» Instructions to follow:
Skip the images and print the listing exactly.

» Exercise data:
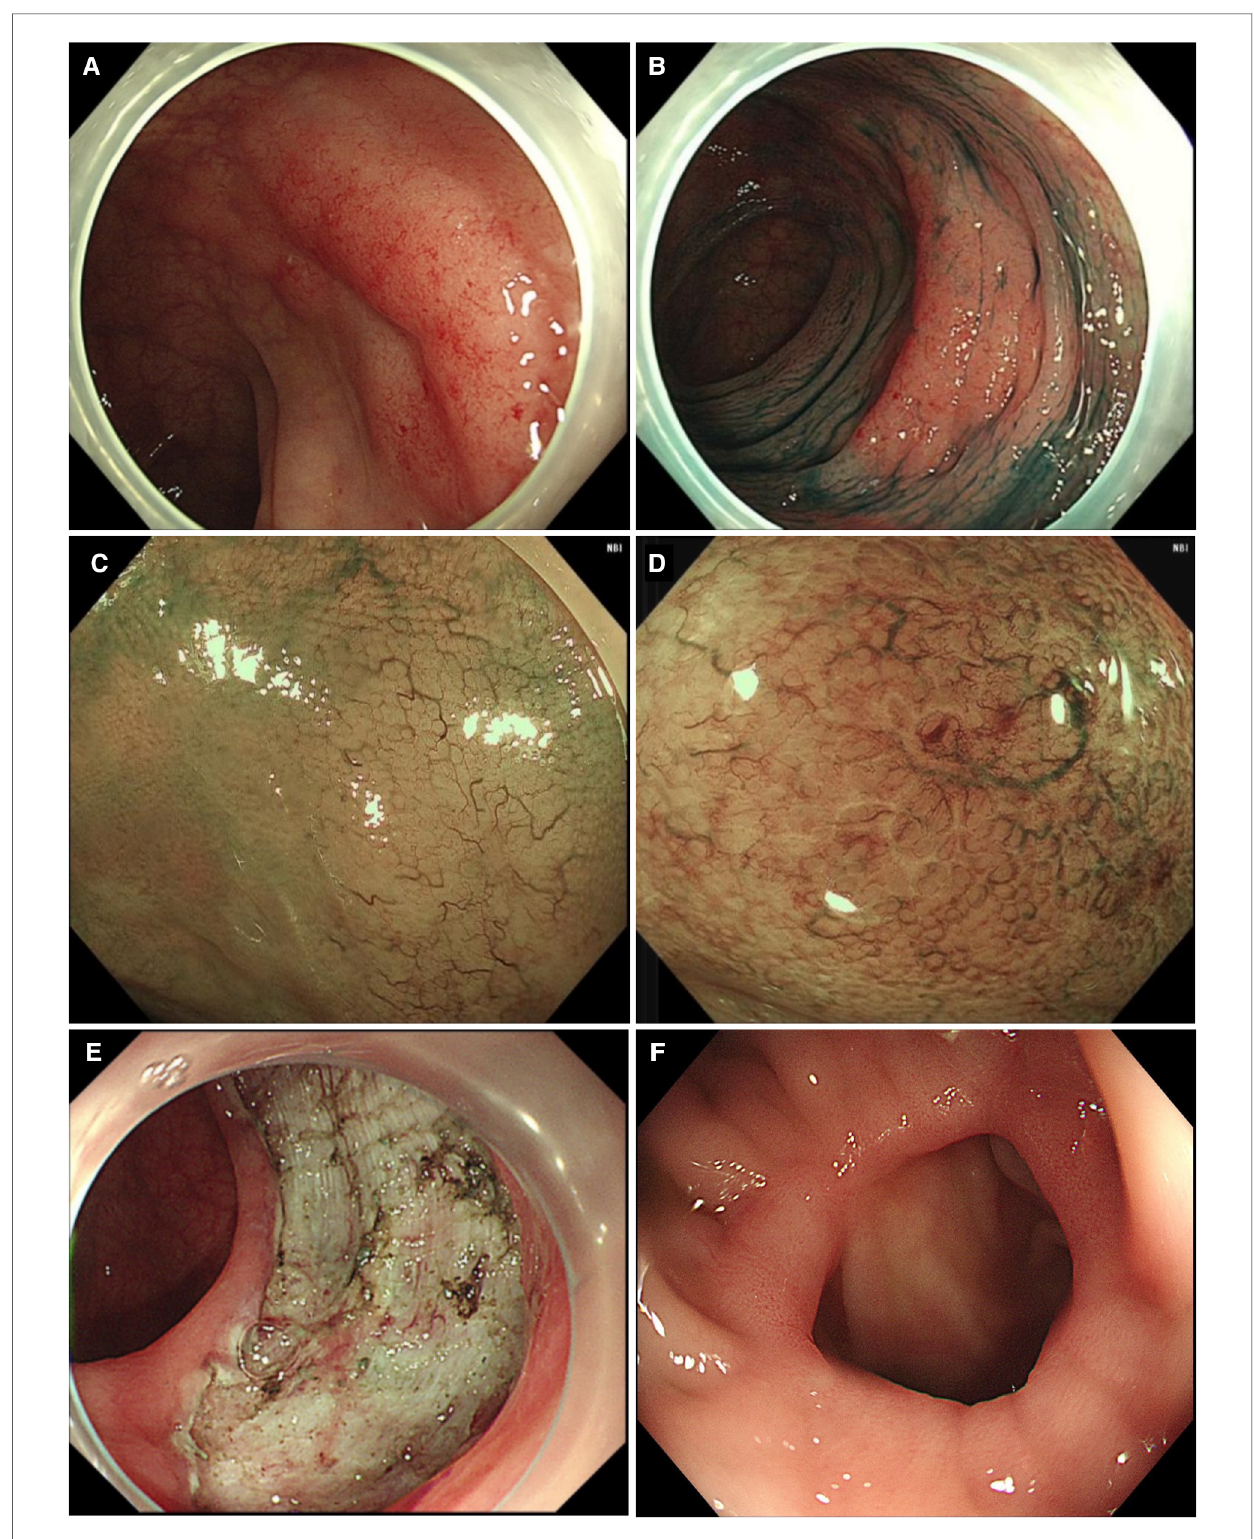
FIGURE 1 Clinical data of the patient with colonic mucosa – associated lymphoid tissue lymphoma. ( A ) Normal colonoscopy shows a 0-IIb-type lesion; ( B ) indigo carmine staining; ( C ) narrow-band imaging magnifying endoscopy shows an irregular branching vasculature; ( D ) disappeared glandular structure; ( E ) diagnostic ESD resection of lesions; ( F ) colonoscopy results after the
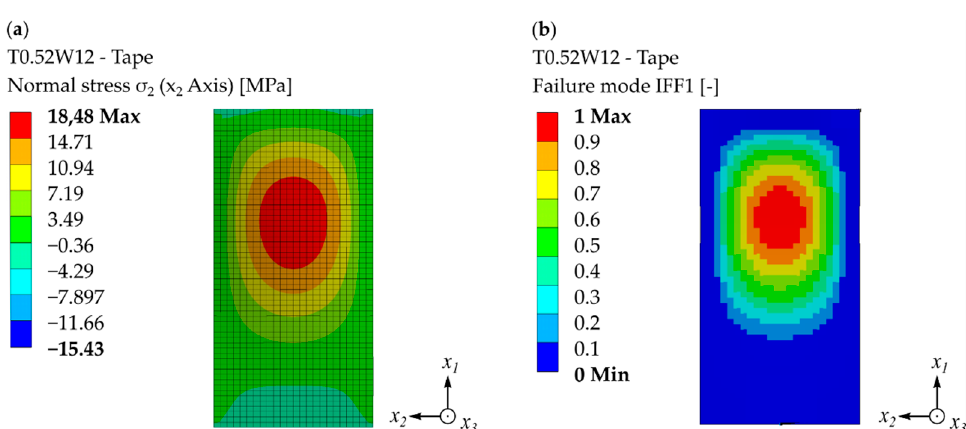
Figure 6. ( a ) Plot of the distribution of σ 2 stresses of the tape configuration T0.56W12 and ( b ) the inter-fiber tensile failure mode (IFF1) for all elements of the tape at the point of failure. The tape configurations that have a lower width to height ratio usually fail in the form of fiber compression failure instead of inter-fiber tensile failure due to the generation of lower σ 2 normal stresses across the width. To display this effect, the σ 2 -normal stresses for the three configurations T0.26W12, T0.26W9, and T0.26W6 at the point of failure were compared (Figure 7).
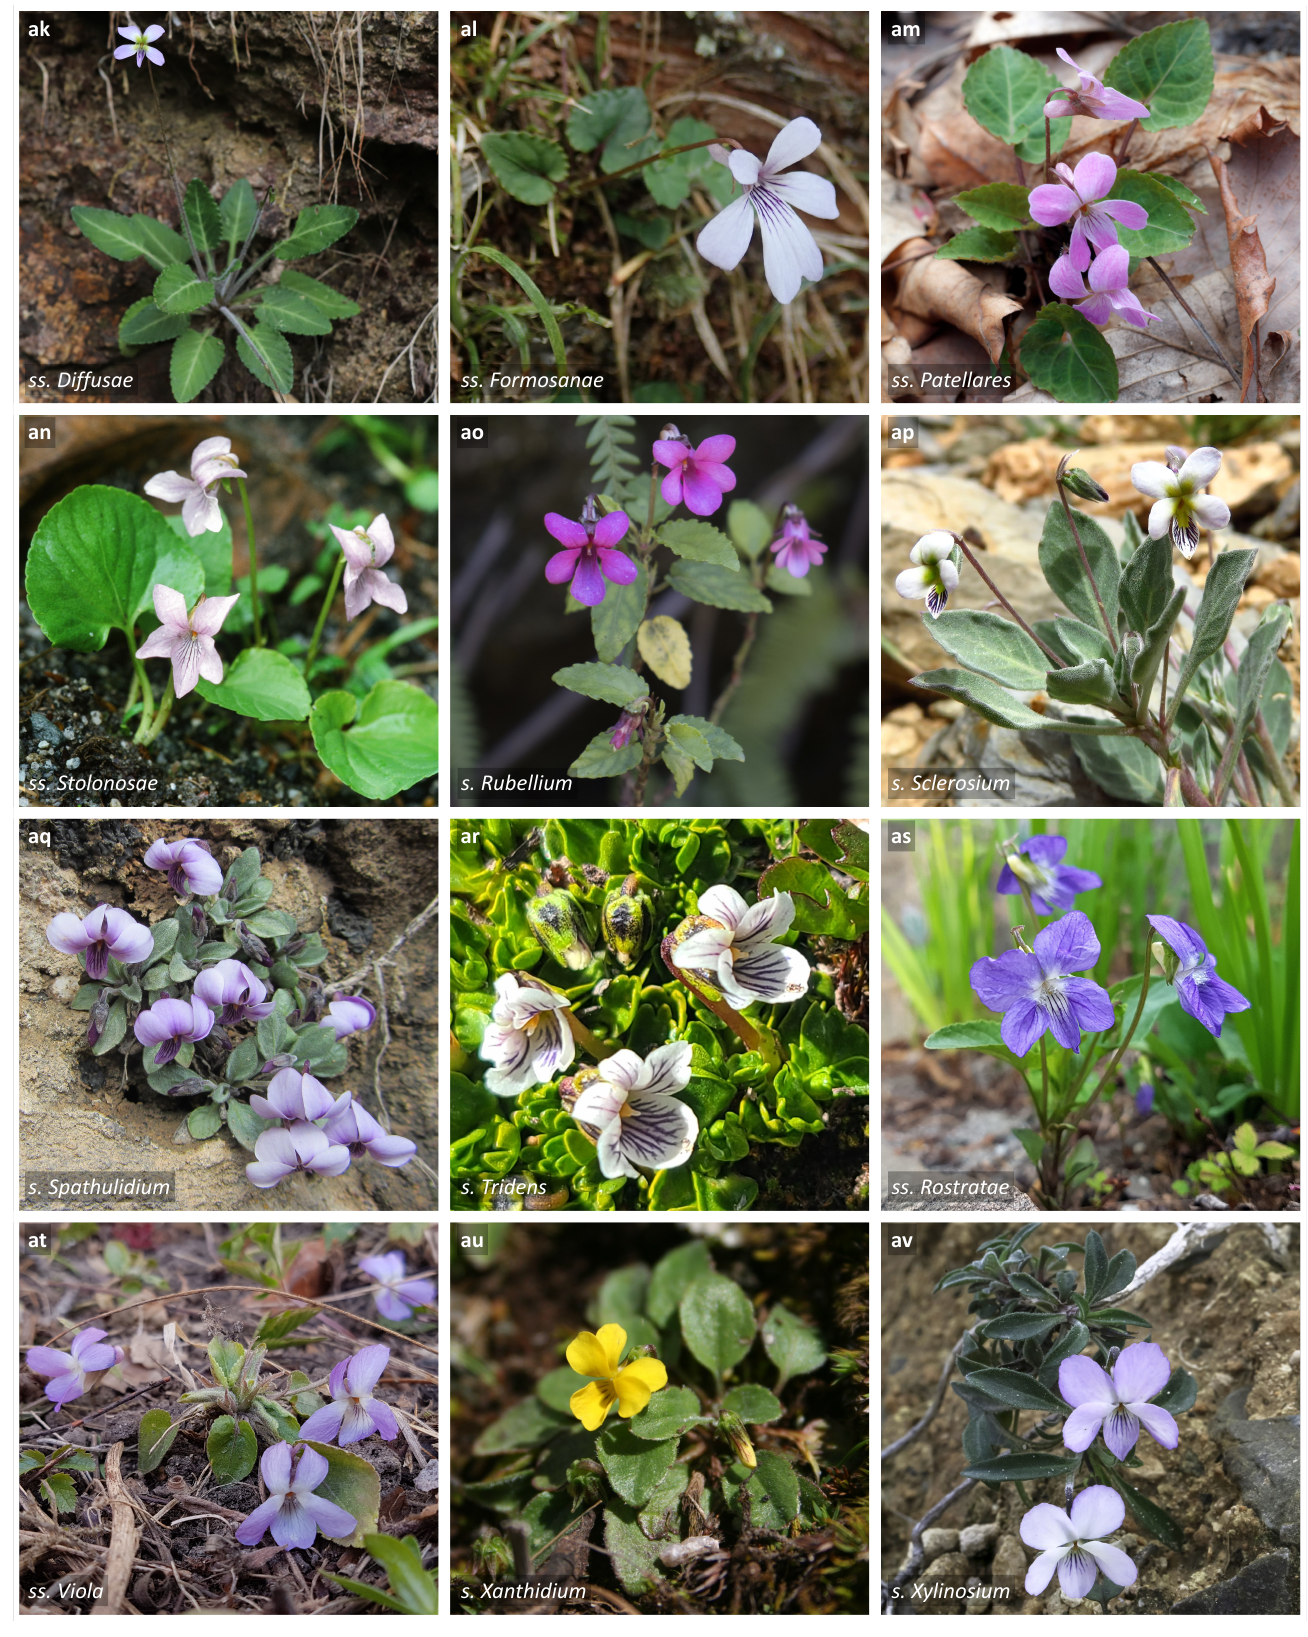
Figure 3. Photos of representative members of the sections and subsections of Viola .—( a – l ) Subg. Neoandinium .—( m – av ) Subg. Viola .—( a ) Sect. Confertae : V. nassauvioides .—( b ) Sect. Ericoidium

» Result of the task:
FIGURE 1 Clinical data of the patient with colonic mucosa – associated lymphoid tissue lymphoma. ( A ) Normal colonoscopy shows a 0-IIb-type lesion; ( B ) indigo carmine staining; ( C ) narrow-band imaging magnifying endoscopy shows an irregular branching vasculature; ( D ) disappeared glandular structure; ( E ) diagnostic ESD resection of lesions; ( F ) colonoscopy results after the
Figure 6. ( a ) Plot of the distribution of σ 2 stresses of the tape configuration T0.56W12 and ( b ) the inter-fiber tensile failure mode (IFF1) for all elements of the tape at the point of failure. The tape configurations that have a lower width to height ratio usually fail in the form of fiber compression failure instead of inter-fiber tensile failure due to the generation of lower σ 2 normal stresses across the width. To display this effect, the σ 2 -normal stresses for the three configurations T0.26W12, T0.26W9, and T0.26W6 at the point of failure were compared (Figure 7).
Figure 3. Photos of representative members of the sections and subsections of Viola .—( a – l ) Subg. Neoandinium .—( m – av ) Subg. Viola .—( a ) Sect. Confertae : V. nassauvioides .—( b ) Sect. Ericoidium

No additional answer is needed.